Herbert Ross: The director who “bonded” his entire cast in despising him

Being a director is a tough gig. It requires both an encyclopaedic understanding of the project you are undertaking and the uniquely positioned ability to cajole and comfort your cast. Not all Hollywood filmmakers are up to the task.

Imagine trying to keep a whole crew of people happy on set while still trying to deliver a singular vision of your art, all the while pleasing a studio and ensuring to make some money. Add in a few egos to the pot and you may have a stew that’s acrid and potentially damaging. However, some filmmakers can make such an unwelcome meal all by themselves.

Herbert Ross had built himself a reputation long before he took the reins of the 1989 Steel Magnolias. An actor and choreographer before he became a director specialising in musicals and comedies, Ross was unashamedly a proponent of the old school side of filmmaking.

A Broadway native, he was a pointedly tough director, rarely accepting anything less than absolute perfection. It was this kind of dedication that had gained him an Academy Award nomination in 1977 for Turning Point and helped him hit mainstream cinemas with a one-two step on 1984’s Footloose.

However, when he approached Steel Magnolias, he found a cast he deemed well below the watermark of what was necessary to make a major motion picture. Ross seemed a shoo-in for the director’s role, considering the script’s origin as a play, but the cast was just as hefty with fame; Sally Field, Dolly Parton, Shirley MacLaine, Daryl Hannah, Olympia Dukakis, and Julia Roberts were all given roles.

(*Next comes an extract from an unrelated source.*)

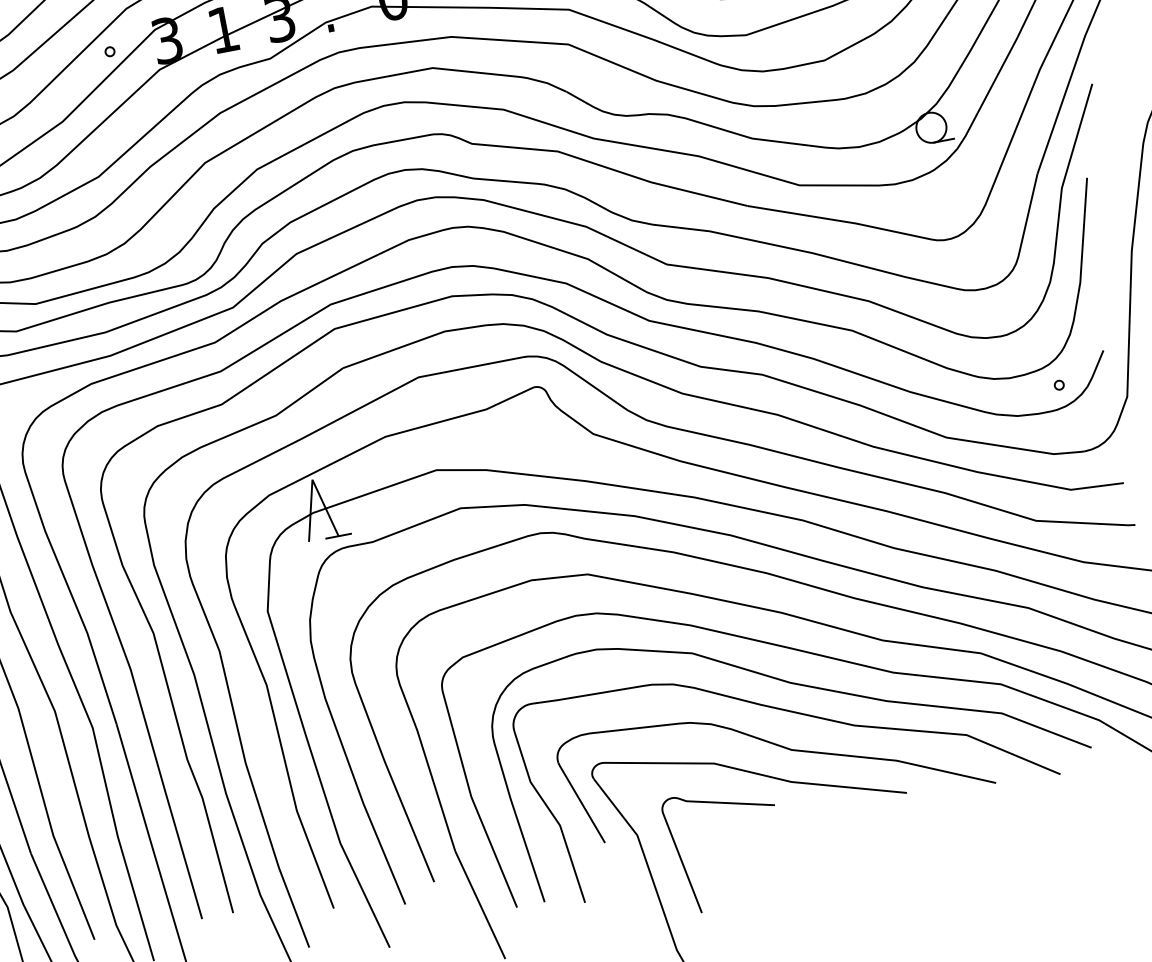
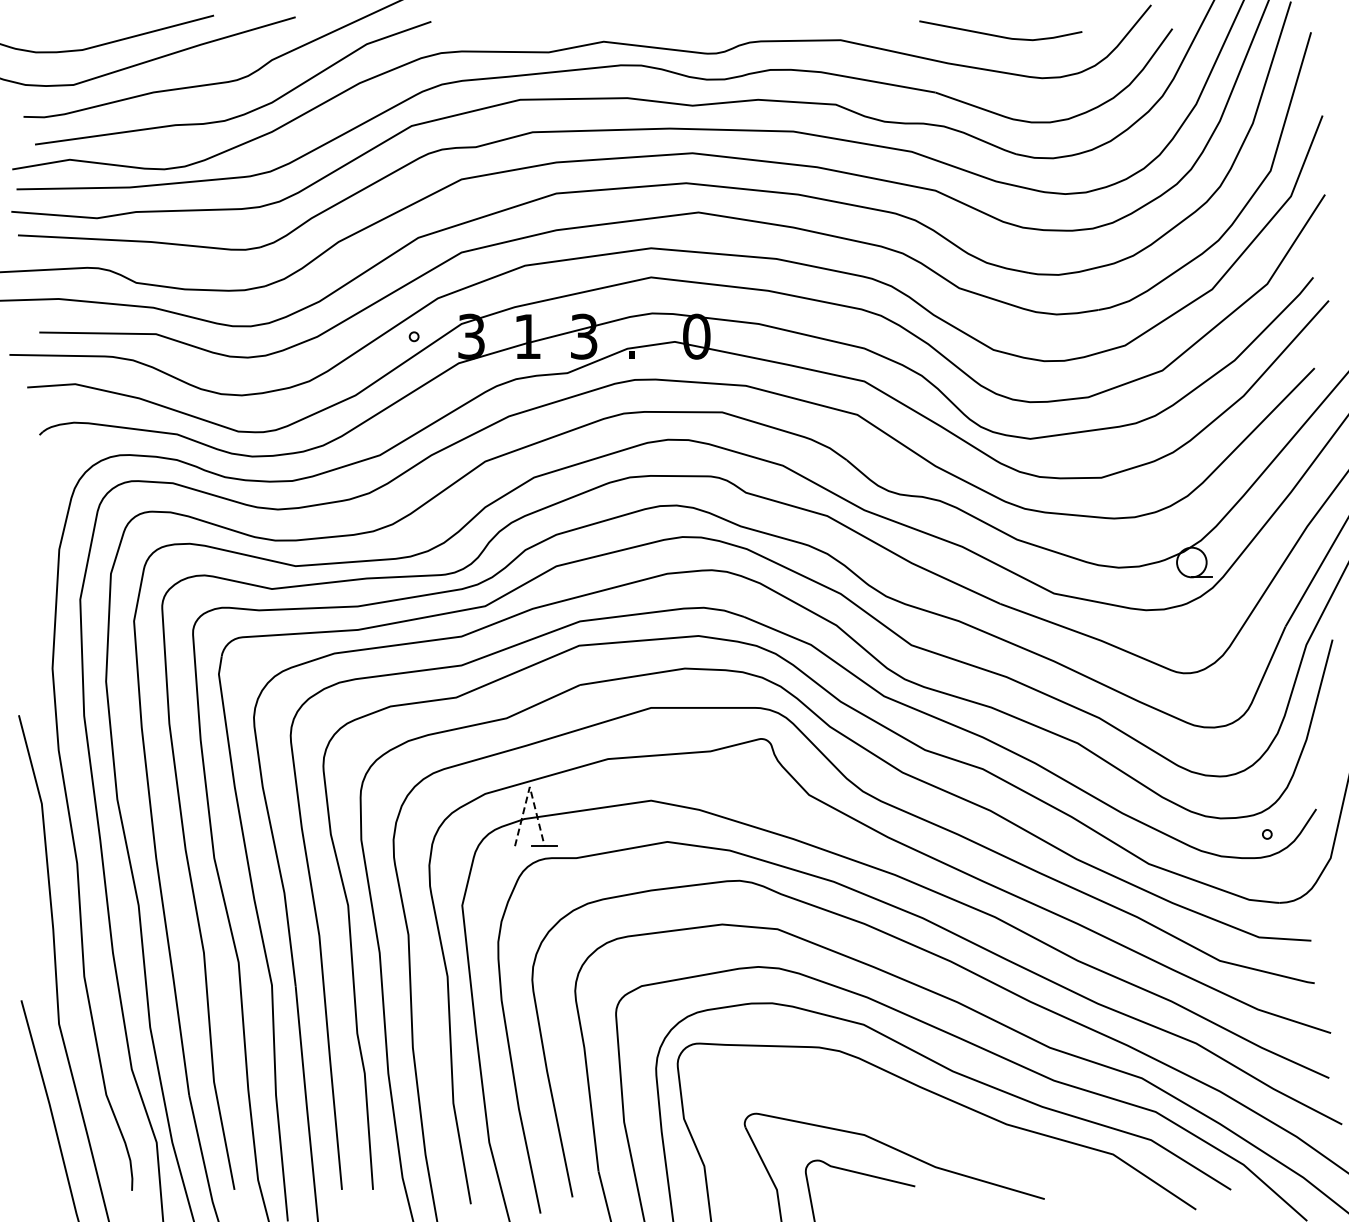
line: (312, 479) -> (529, 786), solid -> dashed
part: (781, 747) -> (932, 1132), removed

A real tearjerker, the movie relies on the famous names’ ability to deliver the charged emotion of the scenes, something the director felt they rarely achieved. For some directors, this would be a point of discussion, a teaching moment perhaps; however, for Ross, it was more simply a time to put down his cast, with a special charge for the newcomer Julia Roberts.

In a 1993 interview, he said that Roberts “looked bad and gave a very bad performance” in the movie, but it seemed as though the issues started on set. Sally Field remembered in 2013 how the hate from Ross didn’t hurt or divide them, but had the opposite effect: “My deepest memories of the film were how we bonded together after he told one of us or all of us we couldn’t act. He went after Julia with a vengeance. This was pretty much her first big film.”

Roberts didn’t take it lying down and later called him “mean and out of line” in a brutish response before following up: “If he thinks he can talk about me in such a condescending way and not have me say something about it, then he’s nuts”.

It was a common theme. Dolly Parton, not known for her acting but more for her stunning disposition, was equally unhappy with Ross, who repeatedly insulted her on set for her lack of performance: “I’m not an actress, I’m Dolly Parton. I’m a personality who has been hired to do this movie. You’re the director. It’s your job to make me look like I’m acting.”

Directing is definitely a tough job, and there’s a great deal of difficulty attached to seeing it through. One task for all filmmakers is to provide a unified set; however, you should usually try to avoid unifying everyone against you, like Herbert Ross did.